[What you should do]
Using the entries below, copy exactly each line from the line with "oil is well-known" up to and including the line with "104.238.128.144/32", with every picture left out.

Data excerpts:
···
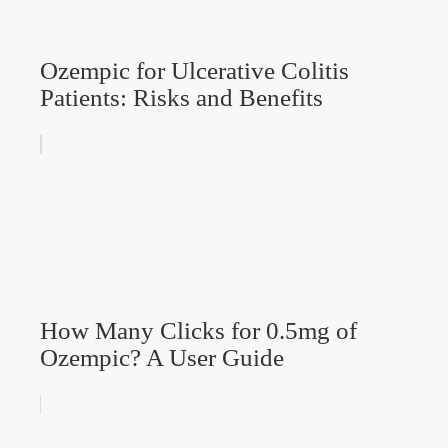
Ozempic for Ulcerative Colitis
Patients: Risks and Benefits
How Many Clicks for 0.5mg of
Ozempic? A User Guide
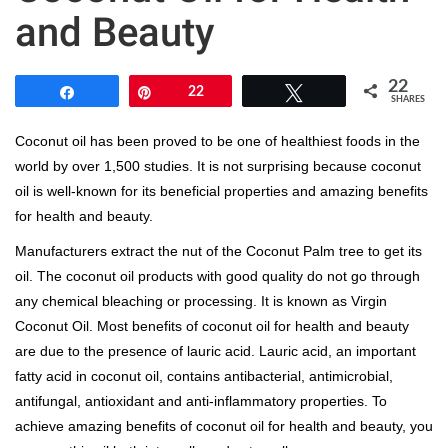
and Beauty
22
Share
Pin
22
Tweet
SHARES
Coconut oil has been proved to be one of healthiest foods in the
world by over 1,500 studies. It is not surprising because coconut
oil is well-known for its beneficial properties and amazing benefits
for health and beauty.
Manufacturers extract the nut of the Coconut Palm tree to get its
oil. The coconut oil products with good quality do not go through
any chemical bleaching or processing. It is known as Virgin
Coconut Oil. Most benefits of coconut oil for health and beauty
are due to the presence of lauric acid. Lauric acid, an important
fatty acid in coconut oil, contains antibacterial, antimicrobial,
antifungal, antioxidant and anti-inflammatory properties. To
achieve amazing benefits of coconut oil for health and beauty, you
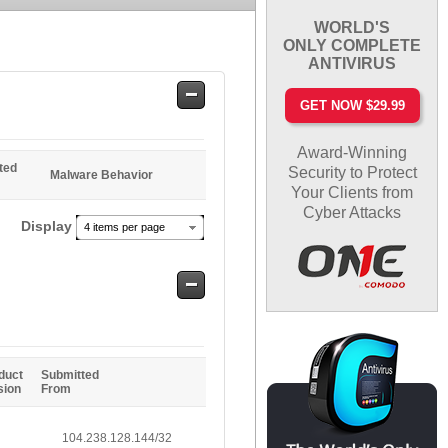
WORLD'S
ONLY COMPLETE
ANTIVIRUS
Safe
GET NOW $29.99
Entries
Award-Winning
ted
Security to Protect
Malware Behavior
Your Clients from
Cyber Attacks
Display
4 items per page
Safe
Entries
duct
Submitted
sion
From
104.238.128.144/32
···
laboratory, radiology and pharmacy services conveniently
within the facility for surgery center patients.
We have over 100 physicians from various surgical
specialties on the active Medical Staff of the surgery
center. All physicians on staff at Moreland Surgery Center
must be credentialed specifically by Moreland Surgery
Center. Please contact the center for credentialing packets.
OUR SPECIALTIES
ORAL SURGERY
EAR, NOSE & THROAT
···
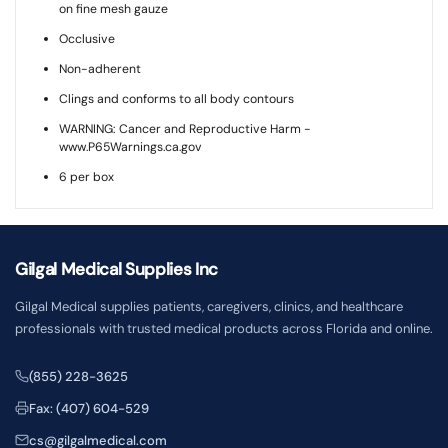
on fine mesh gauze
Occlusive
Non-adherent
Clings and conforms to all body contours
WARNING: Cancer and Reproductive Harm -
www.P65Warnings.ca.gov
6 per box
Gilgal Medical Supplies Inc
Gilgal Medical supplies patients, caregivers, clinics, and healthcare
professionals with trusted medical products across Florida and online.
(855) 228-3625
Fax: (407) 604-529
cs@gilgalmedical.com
···
[Answer for the task]
oil is well-known for its beneficial properties and amazing benefits
for health and beauty.
Manufacturers extract the nut of the Coconut Palm tree to get its
oil. The coconut oil products with good quality do not go through
any chemical bleaching or processing. It is known as Virgin
Coconut Oil. Most benefits of coconut oil for health and beauty
are due to the presence of lauric acid. Lauric acid, an important
fatty acid in coconut oil, contains antibacterial, antimicrobial,
antifungal, antioxidant and anti-inflammatory properties. To
achieve amazing benefits of coconut oil for health and beauty, you
WORLD'S
ONLY COMPLETE
ANTIVIRUS
Safe
GET NOW $29.99
Entries
Award-Winning
ted
Security to Protect
Malware Behavior
Your Clients from
Cyber Attacks
Display
4 items per page
Safe
Entries
duct
Submitted
sion
From
104.238.128.144/32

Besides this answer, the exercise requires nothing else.